Wedding Reflections

Reception centerpiece

I recently read Father of the Bride by Edward Streeter, copyright 1948.  Amazing how little has changed! One paragraph jumped off the page at me.  It was the day before the wedding: “When one concentrates fiercely and at length on an event in the distant future it eventually becomes fixed in the mind as something forever remote.  As a result it is a shock to awake some morning and find that the distant future has suddenly become the immediate present.  It is like a foolish rumor about a lion in the district, which no one takes seriously until the beast springs at you from behind a lilac bush.”

Its not the day before, yet, but I can sense the lion crouching. One month, and a short one, stands between today and The Day.  Of course, its not my wedding, I’m only the Mother of the Birdie.  (Oops, typo there!  Unlike with the classic Royal portable, I could easily correct it – but then you’d miss the fun.) 

The response cards are steadily appearing, trailing joys and sorrows.  “can’t wait!” “looking forward to coming” “not well enough to drive that far, wish the couple all the best” “so sad, {pick one: deployed, work dictates, no vacation, pregnant-can’t-travel}, will miss being there.”  We honed the list as best we could to those we all really want to be with us on the bride and groom’s special day.  So we’re forlorn, disconsolate, and occasionally angry when one of our favorite friends or family cannot attend, despite knowing that they would if they could.  And celebrate each card with that check next to ‘will attend’!

I also read recently Jan Karon’s book, Home to Holly Springs.  I thoroughly enjoyed it, as I did each of her Mitford series.  Two quotes that she included caught my eye.  The first is credited to Chesterton, who I suspect must be Gilbert Keith Chesterton, a London journalist, 1874 – 1936.  See for more info.  Karon’s Father Tim is thinking about the wonder of his relationship with his wife: “There are no words to express the abyss between isolation and having one ally.  It may be conceded to the mathematician that four is twice two.  But two is not twice one; two is two thousand times one.”  What a apt description of a good marriage.  I shall have to find some of Chesterton’s books.

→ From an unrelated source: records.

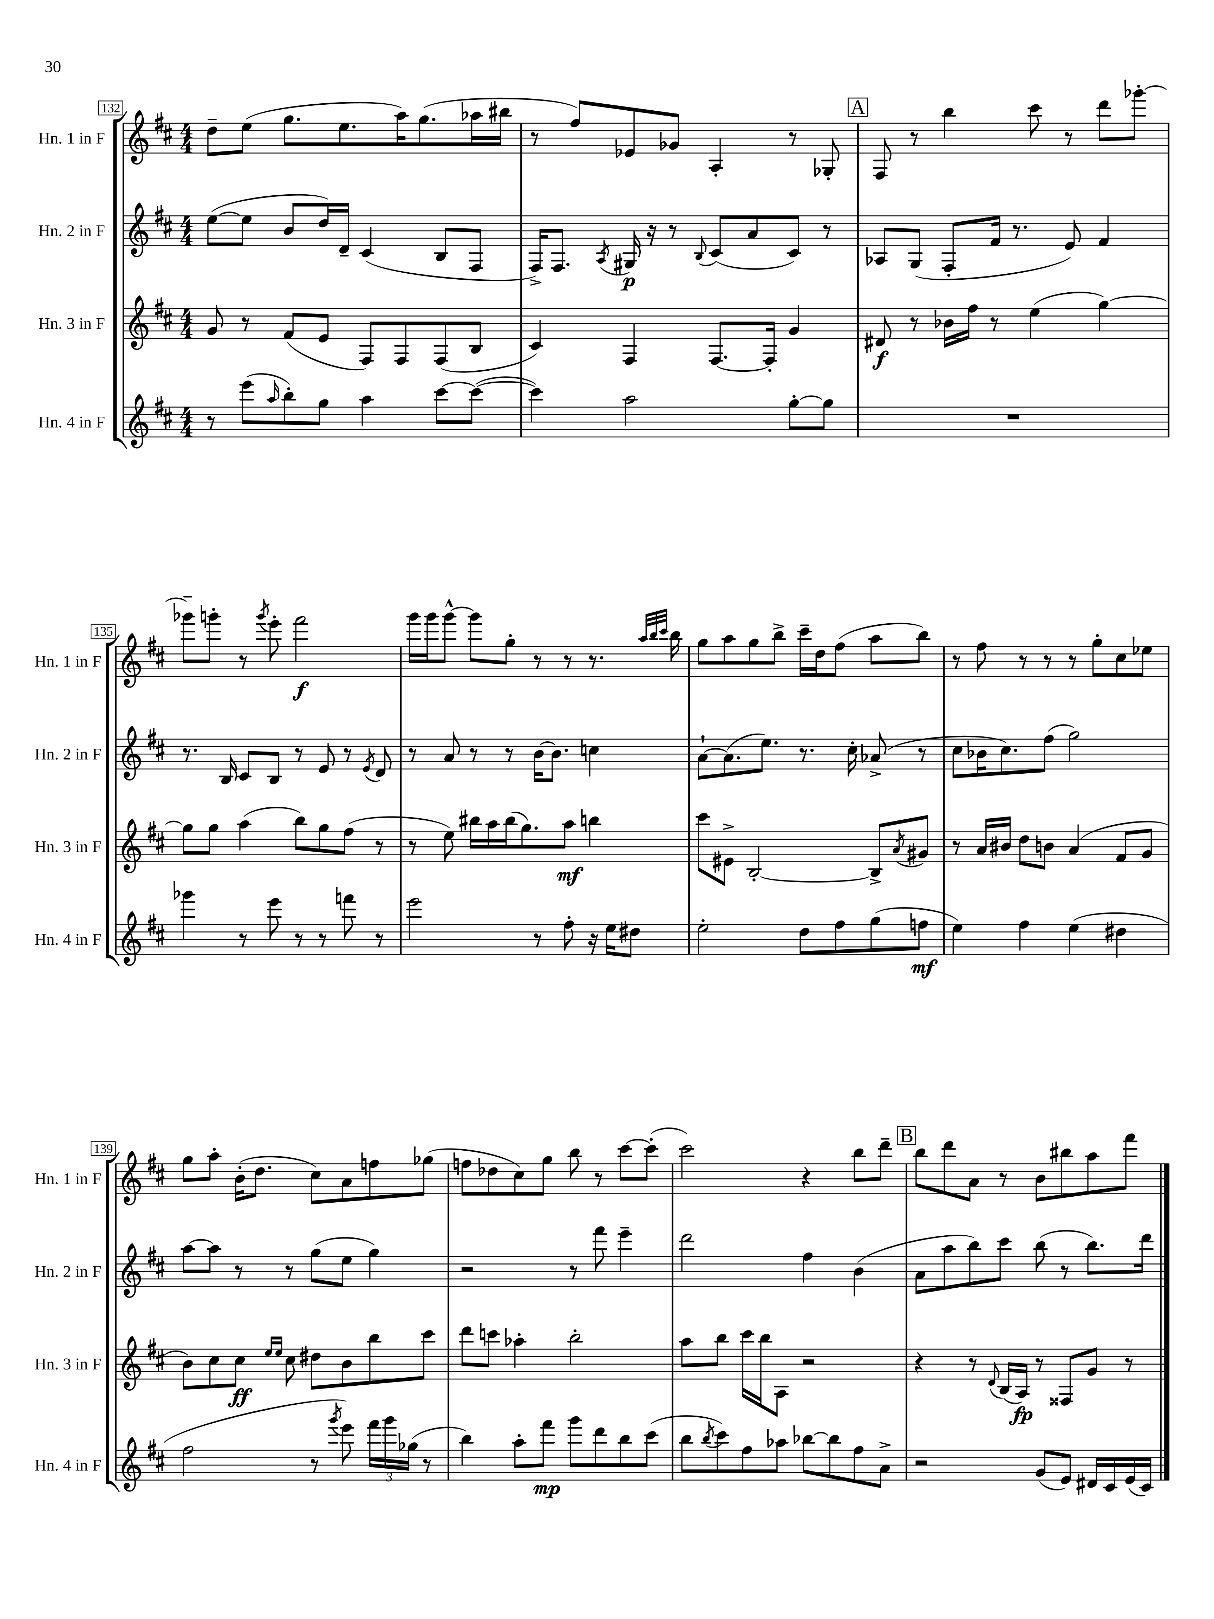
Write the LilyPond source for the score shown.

<<
\new StaffGroup <<
\new Staff = "s0" \with { instrumentName = "Hn. 1 in F" shortInstrumentName = "Hn. 1 in F" } {
    \clef treble \key d \major \numericTimeSignature \time 4/4
    d''8-- e''8( g''8. e''8. a''16) g''8.( aes''16 bis''16 |
    r8 fis''8) ees'8 ges'8 a4-. r8 ges8-. |
    \mark \markup { \box "A" } fis8 r8 b''4 cis'''8 r8 d'''8 ges'''8~-. |
    ges'''8-- g'''8-. r8 \acciaccatura { g'''8 } e'''8-. fis'''2\f |
    g'''16 g'''16 g'''8~-^ g'''8 g''8-. r8 r8 r8. \grace { a''32 b''32 cis'''32 } b''16 |
    g''8 a''8 g''8 b''8-> cis'''16-- d''16 fis''8( a''8 b''8) |
    r8 fis''8 r8 r8 r8 g''8-. cis''8 ees''8 |
    g''8 a''8-. b'16-.( d''8. cis''8) a'8 f''8 ges''8( |
    f''8 des''8 cis''8) g''8 b''8 r8 cis'''8~ cis'''8-.( |
    cis'''2) r4 b''8 d'''8-- |
    \mark \markup { \box "B" } b''8 d'''8 a'8 r8 b'8 bis''8 a''8 fis'''8 \bar "|." |
}
\new Staff = "s1" \with { instrumentName = "Hn. 2 in F" shortInstrumentName = "Hn. 2 in F" } {
    \clef treble \key d \major \numericTimeSignature \time 4/4
    e''8~( e''8 b'8 d''16) d'16-- cis'4( b8 fis8 |
    fis16->) fis8. \acciaccatura { a8 } gis16\p r16 r8 \appoggiatura { b8 } cis'8( a'8 cis'8) r8 |
    \mark \markup { \box "A" } aes8 g8( fis8-. fis'16 r8. e'8) fis'4 |
    r8. b16 cis'8 b8 r8 e'8 r8 \acciaccatura { e'8 } d'8 |
    r8 a'8 r8 r8 b'16~ b'8. c''4 |
    a'8~-! a'8.( e''8.) r8. cis''16-. aes'8->( r8 |
    cis''8 bes'16 cis''8.) fis''8( g''2) |
    a''8~ a''8 r8 r8 g''8( e''8 g''4) |
    r2 r8 fis'''8 e'''4-- |
    d'''2 fis''4 b'4( |
    \mark \markup { \box "B" } a'8 a''8 b''8) cis'''8 b''8( r8 b''8.) d'''16 \bar "|." |
}
\new Staff = "s2" \with { instrumentName = "Hn. 3 in F" shortInstrumentName = "Hn. 3 in F" } {
    \clef treble \key d \major \numericTimeSignature \time 4/4
    g'8 r8 fis'8( e'8 fis8) fis8 fis8( b8 |
    cis'4) fis4 fis8.~ fis16-. g'4 |
    \mark \markup { \box "A" } dis'8\f r8 bes'16 fis''16 r8 e''4( g''4~) |
    g''8 g''8 a''4( b''8) g''8 fis''8( r8 |
    r8 e''8) bis''16 a''16 bis''16( g''8.) a''8\mf b''4 |
    cis'''8 eis'8-> b2~-. b8-> \acciaccatura { a'8 } gis'8 |
    r8 a'16 bis'16 d''8 b'8 a'4( fis'8 g'8 |
    b'8) cis''8 cis''8\ff \grace { e''16 e''16 } cis''8 dis''8 b'8 b''8 cis'''8 |
    d'''8 c'''8 aes''4-. b''2-. |
    a''8 b''8 cis'''16 b''16 a8 r2 |
    \mark \markup { \box "B" } r4 r8 \appoggiatura { d'8 } b16( a16\fp) r8 fisis8 g'8 r8 \bar "|." |
}
\new Staff = "s3" \with { instrumentName = "Hn. 4 in F" shortInstrumentName = "Hn. 4 in F" } {
    \clef treble \key d \major \numericTimeSignature \time 4/4
    r8 e'''8( \grace { a''16 } b''8-.) g''8 a''4 cis'''8~ cis'''8~( |
    cis'''4) a''2 g''8~-. g''8 |
    \mark \markup { \box "A" } R1 |
    ges'''4 r8 e'''8 r8 r8 f'''8 r8 |
    e'''2 r8 fis''8-. r16 e''16 dis''8 |
    e''2-. d''8 fis''8 g''8( f''8\mf |
    e''4) fis''4 e''4( dis''4 |
    fis''2 r8 \acciaccatura { g'''8 } e'''8) \tuplet 3/2 { fis'''16 g'''16 ges''16( } r8 |
    b''4) a''8-. fis'''8\mp g'''8 d'''8 b''8 cis'''8( |
    b''8 \acciaccatura { b''8 } cis'''8) fis''8 aes''8 bes''8~ bes''8 fis''8 a'8-> |
    \mark \markup { \box "B" } r2 g'8( e'8) dis'16 cis'16 e'16( cis'16) \bar "|." |
}
>>
>>
\layout { \context { \Score currentBarNumber = #132 \override BarNumber.stencil = #(make-stencil-boxer 0.1 0.3 ly:text-interface::print) } }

Karon’s other quote that I wanted to share with you has led me bouncing along the web, collecting more novels for my reading list.  Its from Elizabeth Goudge, an English writer: “She had long accepted the fact that happiness is like swallows in spring.  It may come and nest under your eaves, or it may not.  You cannot command it.  When you expect to be happy, you are not and when you don’t expect to be happy, there is suddenly Easter in your soul, though it be midwinter.”  Goudge’s biography ( ) reminds me of Beatrix Potter; I wonder what her books are like…

Before I leave you for today – the sun is shining and I must get outdoors – you might wonder about the photo I’ve included.  Its one of a limited edition, 16 for those of us counting, which will debut at The Wedding Reception.


6 responses to “Wedding Reflections

  1. I think when you research it you will find the reference to Chesterton to be the Southern wife who kept such fantastic diaries that they have been widely published. I believe she was aNorthern lady married to a southern general and she had some revealing observations about life and living. I’m sure googling will find her She makes some great reading.

  2. Had no luck looking for a civil war diariest by the name of Chesterton. But I did come across Mary Boykin Chester, daughter of a senator from SC and wife of another. There’re several books on Amazon of her diaries and biography. Maybe that’s who you’re thinking of?

  3. I hope I’m not a “regret” you’re angry at, because you know I want to be there!!
    Love the quotes – is the new Jan Karon a continuation of Mitford or the prequel?
    I’m almost finished with audio “Emma” – companion to the new PBS Masterpiece Austen series running here…

  4. Josephine Brenneman

    Your blog was the first listing on Google when I searched for more information on Karon’s Goudge quotation. Having helped two “birdies” fly the nest, I can empathize.
    Karon has two books of Fr. Tim’s favorite quotes; one of them is “Patches of Godlight.” You should be able to find the right author in her credits.
    I read many of Elizabeth Goudge’s novels in my youth, and found them lovely, as well as thought-provoking. They’re hard to find now, but worth the search.

  5. Mary Boydkin Chester is the one I had in mind.

  6. I was also looking for the origin of the Elizabeth Goudge quotation from Home to Holly Springs & found your blog. Elizabeth Goudge was a wonderful writer – I read & re-read everything our public library had for years – – – most of them have been taken out of circulation now, and as someone else has commented, her books are hard to find. But wonderful books – – – her ability to paint word-pictures always amazed me.